▸ **TASK DESCRIPTION**
Gather every line from the entries below that contains the string "github".

══ EXTRACTED RECORDS ══

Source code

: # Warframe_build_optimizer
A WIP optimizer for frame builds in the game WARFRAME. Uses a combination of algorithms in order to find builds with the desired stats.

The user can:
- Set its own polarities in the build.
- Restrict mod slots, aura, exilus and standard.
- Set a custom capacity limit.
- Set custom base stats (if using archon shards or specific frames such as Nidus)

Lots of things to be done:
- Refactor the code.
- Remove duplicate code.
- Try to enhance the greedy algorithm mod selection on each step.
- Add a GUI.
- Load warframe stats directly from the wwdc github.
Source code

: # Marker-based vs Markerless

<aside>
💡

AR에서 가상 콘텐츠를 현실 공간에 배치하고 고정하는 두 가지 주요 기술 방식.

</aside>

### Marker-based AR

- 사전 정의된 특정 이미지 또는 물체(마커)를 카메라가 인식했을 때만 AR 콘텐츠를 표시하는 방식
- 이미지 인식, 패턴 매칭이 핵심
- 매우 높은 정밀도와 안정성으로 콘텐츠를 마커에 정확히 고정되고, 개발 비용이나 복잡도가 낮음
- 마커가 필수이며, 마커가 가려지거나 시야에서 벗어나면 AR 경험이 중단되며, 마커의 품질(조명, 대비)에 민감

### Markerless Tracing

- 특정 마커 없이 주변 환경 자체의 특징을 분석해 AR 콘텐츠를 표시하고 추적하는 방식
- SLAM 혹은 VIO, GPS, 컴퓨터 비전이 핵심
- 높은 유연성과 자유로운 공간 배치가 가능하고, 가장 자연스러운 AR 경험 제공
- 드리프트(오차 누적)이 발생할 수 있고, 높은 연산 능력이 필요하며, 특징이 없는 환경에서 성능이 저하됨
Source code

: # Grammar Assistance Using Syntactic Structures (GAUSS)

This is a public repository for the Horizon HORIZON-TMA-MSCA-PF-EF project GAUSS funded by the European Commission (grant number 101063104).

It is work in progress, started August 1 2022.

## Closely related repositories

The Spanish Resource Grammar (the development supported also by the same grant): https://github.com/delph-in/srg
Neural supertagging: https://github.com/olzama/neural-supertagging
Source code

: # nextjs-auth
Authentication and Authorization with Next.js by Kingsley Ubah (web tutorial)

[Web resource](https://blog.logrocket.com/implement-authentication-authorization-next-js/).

═══

▸ **REPLY**
- Load warframe stats directly from the wwdc github.
The Spanish Resource Grammar (the development supported also by the same grant): https://github.com/delph-in/srg
Neural supertagging: https://github.com/olzama/neural-supertagging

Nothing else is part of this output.